═════ THE DATA

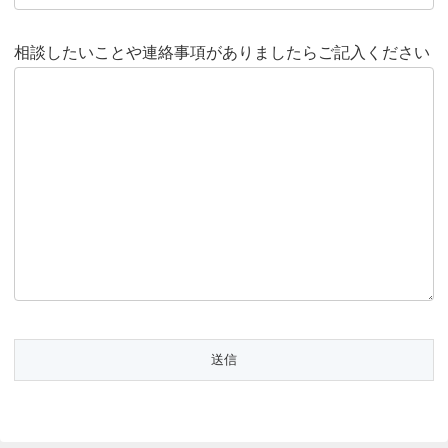
相談したいことや連絡事項がありましたらご記入ください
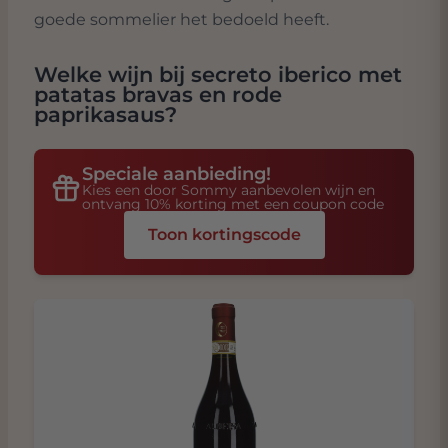
goede sommelier het bedoeld heeft.
Welke wijn bij
secreto iberico met
patatas bravas en rode
paprikasaus
?
Speciale aanbieding!
Kies een door Sommy aanbevolen wijn en
ontvang 10% korting met een coupon code
Toon kortingscode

══════════

▶ **YOUR INSTRUCTIONS**
Rewrite the lines from the one containing "goede sommelier het bedoeld heeft." through the end of the lines, replacing "wijn" with "wine" and leaving everything else unchanged.

▶ **RESULT OF THIS TASK**
goede sommelier het bedoeld heeft.
Welke wine bij
secreto iberico met
patatas bravas en rode
paprikasaus
?
Speciale aanbieding!
Kies een door Sommy aanbevolen wine en
ontvang 10% korting met een coupon code
Toon kortingscode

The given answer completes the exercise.